Monogamie eist psychisch meer van je, een gezonde relatie zorgt voor minder stress, twee op drie mannen zijn trouw en met zoenen test je de gezondheid van je toekomstige partner. In De wetenschap van liefde en bedrog onderzoekt Robin Dunbar het biologische verhaal achter romantische liefde.
Verliefd worden, het overkomt bijna iedereen wel een keer. Er zijn duizenden boeken, films en liedjes aan gewijd, maar wat gebeurt er precies met ons lichaam en in onze hersenen? Waarom is liefde zo moeilijk in woorden uit te drukken? Waarom worden we juist op die ene persoon verliefd?
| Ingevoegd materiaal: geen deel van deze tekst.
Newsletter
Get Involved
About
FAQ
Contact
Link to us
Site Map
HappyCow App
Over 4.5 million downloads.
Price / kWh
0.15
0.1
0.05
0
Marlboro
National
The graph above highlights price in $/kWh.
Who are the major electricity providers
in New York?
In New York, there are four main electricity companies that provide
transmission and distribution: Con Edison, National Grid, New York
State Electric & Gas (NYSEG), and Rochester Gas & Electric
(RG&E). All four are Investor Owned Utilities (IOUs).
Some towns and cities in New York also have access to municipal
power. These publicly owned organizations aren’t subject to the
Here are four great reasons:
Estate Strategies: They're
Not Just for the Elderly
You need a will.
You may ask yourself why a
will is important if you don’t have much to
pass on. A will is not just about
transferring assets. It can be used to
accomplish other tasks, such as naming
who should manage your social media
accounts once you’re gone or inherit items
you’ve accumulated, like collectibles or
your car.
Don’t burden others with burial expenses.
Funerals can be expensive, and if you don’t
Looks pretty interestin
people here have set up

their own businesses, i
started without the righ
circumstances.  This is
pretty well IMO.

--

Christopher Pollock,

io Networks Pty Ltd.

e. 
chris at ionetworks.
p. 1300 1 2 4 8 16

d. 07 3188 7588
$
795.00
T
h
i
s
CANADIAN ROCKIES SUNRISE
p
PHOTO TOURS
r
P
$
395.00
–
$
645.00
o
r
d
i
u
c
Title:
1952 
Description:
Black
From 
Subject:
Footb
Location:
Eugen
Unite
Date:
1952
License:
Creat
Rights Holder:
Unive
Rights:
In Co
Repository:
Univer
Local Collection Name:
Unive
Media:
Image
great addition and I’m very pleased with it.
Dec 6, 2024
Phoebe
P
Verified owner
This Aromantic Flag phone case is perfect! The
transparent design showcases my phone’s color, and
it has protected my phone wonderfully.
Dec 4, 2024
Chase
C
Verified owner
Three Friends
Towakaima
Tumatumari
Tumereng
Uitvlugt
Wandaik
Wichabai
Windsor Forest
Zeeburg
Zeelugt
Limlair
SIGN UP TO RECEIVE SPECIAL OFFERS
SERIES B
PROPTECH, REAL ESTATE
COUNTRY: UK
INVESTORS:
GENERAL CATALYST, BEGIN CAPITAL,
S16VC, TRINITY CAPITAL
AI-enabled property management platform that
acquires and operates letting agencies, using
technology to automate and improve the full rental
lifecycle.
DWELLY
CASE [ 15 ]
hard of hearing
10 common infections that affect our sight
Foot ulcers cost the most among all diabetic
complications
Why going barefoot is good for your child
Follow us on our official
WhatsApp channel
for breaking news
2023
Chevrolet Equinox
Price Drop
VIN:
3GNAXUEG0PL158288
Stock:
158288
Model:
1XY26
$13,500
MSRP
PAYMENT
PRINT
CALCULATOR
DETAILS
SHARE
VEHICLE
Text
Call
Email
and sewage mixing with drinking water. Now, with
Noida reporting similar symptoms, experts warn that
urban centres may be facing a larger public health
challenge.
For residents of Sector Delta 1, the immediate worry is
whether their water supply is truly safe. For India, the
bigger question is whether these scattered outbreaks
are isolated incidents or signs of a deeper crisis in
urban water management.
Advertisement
Talloze vragen die door wetenschappers genegeerd werden. “Als relaties zo universeel zijn, moet er wel een biologische basis en functie voor liefde zijn. We weten niet wat het is en waarom we het hebben – zelfs niet of andere dieren hetzelfde ervaren.” Reden genoeg voor Dunbar om uitgebreid onderzoek te doen naar ons liefdesleven. Dunbar, professor in de evolutionaire antropologie aan de Universiteit van Oxford, deed tien jaar lang onderzoek naar de verschillende aspecten van romantische liefde om te verklaren wat er precies gebeurt wanneer we verliefd worden en waarom.
Zo behandelt hij reeds eerder opgeworpen theorieën, zoals het idee dat we een partner zoeken die lijkt op onze ouders, of dat de passie na drie jaar uit een relatie is verdwenen, maar hij komt ook met nieuwe observaties. Zo laten we bij het beginnen van een nieuwe relatie twee van onze vrienden vallen, wegens tijdsgebrek. En we voelen ons sneller aangetrokken tot iemand met een symmetrisch gezicht, want dat voorspelt betere genen.
De wetenschap van liefde en bedrog verschijnt in juni bij Unieboek.